## Start

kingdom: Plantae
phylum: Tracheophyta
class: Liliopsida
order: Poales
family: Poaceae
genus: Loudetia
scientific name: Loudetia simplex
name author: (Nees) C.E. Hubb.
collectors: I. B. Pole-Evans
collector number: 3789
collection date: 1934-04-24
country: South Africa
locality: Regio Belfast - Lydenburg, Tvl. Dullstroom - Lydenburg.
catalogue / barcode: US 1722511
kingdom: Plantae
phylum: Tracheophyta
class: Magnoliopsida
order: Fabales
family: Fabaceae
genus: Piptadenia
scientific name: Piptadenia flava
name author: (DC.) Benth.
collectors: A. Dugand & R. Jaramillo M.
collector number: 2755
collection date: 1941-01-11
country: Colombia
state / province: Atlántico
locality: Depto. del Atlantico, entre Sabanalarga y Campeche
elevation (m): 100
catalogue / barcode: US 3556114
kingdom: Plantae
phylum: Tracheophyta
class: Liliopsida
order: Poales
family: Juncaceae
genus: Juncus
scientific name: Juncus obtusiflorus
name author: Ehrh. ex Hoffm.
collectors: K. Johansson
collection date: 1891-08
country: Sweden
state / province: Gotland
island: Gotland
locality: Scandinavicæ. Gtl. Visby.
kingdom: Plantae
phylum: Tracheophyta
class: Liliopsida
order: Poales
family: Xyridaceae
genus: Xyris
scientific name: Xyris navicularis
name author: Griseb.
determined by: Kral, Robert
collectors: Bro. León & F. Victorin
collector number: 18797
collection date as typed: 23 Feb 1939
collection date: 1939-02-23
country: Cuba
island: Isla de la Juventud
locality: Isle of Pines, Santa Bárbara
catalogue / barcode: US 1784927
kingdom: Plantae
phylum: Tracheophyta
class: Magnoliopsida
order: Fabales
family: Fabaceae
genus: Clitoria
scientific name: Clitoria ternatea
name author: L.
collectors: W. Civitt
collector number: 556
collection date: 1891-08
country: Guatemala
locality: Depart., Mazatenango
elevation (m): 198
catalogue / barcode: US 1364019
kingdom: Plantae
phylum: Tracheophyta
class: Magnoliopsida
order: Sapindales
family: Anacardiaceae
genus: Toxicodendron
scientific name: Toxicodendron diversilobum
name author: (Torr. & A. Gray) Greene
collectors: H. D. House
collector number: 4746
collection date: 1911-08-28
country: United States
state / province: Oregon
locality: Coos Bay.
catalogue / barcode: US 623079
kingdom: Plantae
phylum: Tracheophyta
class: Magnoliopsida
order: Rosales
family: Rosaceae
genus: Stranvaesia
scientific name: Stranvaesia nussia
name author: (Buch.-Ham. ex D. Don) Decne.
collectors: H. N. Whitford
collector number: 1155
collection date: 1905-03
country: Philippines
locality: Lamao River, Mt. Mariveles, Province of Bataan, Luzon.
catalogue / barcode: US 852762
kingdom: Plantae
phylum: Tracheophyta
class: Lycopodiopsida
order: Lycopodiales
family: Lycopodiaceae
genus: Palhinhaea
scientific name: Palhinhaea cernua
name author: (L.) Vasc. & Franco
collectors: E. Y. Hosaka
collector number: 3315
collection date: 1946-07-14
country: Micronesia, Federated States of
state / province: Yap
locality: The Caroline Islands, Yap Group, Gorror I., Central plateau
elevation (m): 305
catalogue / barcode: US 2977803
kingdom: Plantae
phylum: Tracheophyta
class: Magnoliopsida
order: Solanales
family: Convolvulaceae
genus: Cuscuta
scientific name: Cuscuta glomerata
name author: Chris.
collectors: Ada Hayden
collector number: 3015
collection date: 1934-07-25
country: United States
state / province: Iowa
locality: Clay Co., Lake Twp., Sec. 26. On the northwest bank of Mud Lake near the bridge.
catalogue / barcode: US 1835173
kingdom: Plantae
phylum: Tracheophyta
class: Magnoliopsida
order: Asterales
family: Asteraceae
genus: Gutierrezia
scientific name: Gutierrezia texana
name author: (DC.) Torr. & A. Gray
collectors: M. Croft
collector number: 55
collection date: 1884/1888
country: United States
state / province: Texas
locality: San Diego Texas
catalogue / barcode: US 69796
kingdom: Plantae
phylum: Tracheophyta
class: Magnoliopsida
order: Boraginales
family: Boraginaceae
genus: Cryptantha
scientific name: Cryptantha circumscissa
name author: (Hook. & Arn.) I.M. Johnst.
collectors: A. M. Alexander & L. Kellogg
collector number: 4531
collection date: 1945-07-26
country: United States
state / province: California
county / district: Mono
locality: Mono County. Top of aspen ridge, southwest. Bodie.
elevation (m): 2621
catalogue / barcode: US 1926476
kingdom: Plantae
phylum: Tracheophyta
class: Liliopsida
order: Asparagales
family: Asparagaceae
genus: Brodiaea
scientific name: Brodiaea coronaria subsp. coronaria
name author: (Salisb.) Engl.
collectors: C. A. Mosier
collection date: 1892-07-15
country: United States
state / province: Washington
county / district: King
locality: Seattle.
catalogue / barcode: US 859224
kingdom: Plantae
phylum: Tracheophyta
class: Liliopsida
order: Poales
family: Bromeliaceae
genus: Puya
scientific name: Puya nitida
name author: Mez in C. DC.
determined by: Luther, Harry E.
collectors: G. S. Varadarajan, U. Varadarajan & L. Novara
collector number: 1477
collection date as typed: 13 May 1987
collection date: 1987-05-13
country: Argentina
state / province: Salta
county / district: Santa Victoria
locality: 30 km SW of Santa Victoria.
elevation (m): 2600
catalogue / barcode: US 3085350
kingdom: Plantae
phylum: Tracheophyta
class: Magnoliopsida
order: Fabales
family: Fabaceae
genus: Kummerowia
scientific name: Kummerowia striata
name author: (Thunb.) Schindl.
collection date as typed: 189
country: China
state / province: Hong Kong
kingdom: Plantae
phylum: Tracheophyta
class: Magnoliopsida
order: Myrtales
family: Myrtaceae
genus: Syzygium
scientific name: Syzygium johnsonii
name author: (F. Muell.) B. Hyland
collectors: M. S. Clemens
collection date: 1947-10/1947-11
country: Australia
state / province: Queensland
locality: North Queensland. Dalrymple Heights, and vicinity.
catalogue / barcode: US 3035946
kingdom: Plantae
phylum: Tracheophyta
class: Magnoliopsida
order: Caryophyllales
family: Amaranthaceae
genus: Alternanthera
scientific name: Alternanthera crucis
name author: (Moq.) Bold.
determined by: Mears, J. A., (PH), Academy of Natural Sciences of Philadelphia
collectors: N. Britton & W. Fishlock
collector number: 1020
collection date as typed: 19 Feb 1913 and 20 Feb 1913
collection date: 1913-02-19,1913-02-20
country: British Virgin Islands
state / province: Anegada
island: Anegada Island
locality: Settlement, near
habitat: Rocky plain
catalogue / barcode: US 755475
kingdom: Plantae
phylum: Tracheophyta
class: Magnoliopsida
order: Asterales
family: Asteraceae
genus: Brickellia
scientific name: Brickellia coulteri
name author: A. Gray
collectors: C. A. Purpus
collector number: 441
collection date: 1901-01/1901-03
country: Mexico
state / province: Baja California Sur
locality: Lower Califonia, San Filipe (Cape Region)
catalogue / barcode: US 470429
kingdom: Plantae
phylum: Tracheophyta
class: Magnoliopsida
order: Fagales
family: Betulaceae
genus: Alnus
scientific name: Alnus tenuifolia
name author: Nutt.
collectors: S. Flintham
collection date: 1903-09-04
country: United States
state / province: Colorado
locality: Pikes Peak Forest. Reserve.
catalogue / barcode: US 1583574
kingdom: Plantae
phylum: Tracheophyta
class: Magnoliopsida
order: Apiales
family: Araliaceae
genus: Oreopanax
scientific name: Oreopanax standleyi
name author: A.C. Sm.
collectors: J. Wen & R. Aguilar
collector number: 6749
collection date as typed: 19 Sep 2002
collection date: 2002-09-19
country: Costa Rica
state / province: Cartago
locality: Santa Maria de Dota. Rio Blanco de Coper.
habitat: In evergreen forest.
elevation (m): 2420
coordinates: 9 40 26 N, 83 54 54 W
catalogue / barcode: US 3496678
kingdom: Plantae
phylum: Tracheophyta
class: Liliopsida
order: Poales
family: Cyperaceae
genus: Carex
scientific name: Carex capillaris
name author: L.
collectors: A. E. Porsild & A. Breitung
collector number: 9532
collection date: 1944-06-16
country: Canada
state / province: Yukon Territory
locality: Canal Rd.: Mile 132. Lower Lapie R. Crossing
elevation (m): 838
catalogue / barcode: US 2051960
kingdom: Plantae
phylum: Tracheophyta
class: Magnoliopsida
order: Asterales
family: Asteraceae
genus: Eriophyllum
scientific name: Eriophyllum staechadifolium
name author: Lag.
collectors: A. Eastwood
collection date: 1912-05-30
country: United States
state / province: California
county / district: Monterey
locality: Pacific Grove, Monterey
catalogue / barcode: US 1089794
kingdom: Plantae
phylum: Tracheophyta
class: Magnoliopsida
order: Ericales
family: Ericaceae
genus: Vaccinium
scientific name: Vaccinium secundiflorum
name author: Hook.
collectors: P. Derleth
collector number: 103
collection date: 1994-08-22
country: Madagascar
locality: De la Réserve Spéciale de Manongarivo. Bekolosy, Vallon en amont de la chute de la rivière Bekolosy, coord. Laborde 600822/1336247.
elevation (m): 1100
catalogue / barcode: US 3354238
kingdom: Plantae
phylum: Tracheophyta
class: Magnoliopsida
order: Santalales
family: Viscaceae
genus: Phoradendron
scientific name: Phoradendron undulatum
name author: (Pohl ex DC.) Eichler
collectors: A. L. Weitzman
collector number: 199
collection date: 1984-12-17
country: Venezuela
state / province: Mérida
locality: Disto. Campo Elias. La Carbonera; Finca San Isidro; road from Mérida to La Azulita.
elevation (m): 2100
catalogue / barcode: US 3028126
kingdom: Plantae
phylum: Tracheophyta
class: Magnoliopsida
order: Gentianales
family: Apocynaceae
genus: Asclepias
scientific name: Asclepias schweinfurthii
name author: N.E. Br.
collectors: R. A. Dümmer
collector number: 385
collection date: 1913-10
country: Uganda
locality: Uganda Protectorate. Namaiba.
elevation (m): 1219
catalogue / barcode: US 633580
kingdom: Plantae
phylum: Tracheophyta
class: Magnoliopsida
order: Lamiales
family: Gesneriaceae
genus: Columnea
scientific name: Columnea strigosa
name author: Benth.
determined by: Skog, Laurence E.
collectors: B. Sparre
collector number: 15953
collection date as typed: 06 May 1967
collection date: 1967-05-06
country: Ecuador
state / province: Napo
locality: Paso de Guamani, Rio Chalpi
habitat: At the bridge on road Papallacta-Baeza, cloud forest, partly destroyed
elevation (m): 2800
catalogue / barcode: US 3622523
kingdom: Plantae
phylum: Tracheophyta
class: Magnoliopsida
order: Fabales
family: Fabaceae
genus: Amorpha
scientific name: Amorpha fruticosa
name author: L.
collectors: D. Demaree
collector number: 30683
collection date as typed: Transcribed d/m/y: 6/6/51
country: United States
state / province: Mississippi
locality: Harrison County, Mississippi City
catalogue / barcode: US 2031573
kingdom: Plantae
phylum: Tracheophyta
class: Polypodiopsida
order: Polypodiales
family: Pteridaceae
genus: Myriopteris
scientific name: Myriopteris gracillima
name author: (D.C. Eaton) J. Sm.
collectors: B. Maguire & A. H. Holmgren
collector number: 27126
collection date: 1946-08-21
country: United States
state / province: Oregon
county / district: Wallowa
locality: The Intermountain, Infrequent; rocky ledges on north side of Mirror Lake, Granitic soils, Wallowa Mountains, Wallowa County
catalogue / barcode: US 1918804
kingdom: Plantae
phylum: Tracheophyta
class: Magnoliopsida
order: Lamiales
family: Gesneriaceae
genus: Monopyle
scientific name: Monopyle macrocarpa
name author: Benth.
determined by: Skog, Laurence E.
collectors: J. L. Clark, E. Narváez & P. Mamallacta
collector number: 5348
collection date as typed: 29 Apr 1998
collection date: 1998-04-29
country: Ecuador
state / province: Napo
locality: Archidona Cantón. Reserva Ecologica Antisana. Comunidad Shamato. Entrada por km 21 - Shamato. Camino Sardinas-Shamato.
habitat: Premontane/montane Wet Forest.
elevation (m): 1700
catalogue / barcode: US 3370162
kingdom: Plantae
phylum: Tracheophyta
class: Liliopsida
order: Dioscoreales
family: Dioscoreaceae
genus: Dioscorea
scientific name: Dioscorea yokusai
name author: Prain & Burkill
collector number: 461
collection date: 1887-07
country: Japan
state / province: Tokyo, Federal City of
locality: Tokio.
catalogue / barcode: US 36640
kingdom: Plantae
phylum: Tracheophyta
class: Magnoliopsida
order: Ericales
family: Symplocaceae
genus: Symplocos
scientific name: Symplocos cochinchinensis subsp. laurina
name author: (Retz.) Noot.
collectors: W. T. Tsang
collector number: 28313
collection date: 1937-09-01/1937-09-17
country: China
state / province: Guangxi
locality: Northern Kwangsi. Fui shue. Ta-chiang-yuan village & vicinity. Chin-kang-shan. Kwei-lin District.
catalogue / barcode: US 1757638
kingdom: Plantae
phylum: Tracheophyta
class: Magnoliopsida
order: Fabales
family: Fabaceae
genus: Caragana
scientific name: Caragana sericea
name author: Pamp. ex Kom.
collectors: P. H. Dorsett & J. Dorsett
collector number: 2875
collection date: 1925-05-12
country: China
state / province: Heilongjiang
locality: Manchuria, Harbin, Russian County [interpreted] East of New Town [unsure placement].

## End

* _Goal of the exercise_
Reproduce the lines above verbatim, from the line containing "scientific name: Asclepias schweinfurthii" through the line containing "catalogue / barcode: US 633580", inclusive of both.

* _Answer to the problem_
scientific name: Asclepias schweinfurthii
name author: N.E. Br.
collectors: R. A. Dümmer
collector number: 385
collection date: 1913-10
country: Uganda
locality: Uganda Protectorate. Namaiba.
elevation (m): 1219
catalogue / barcode: US 633580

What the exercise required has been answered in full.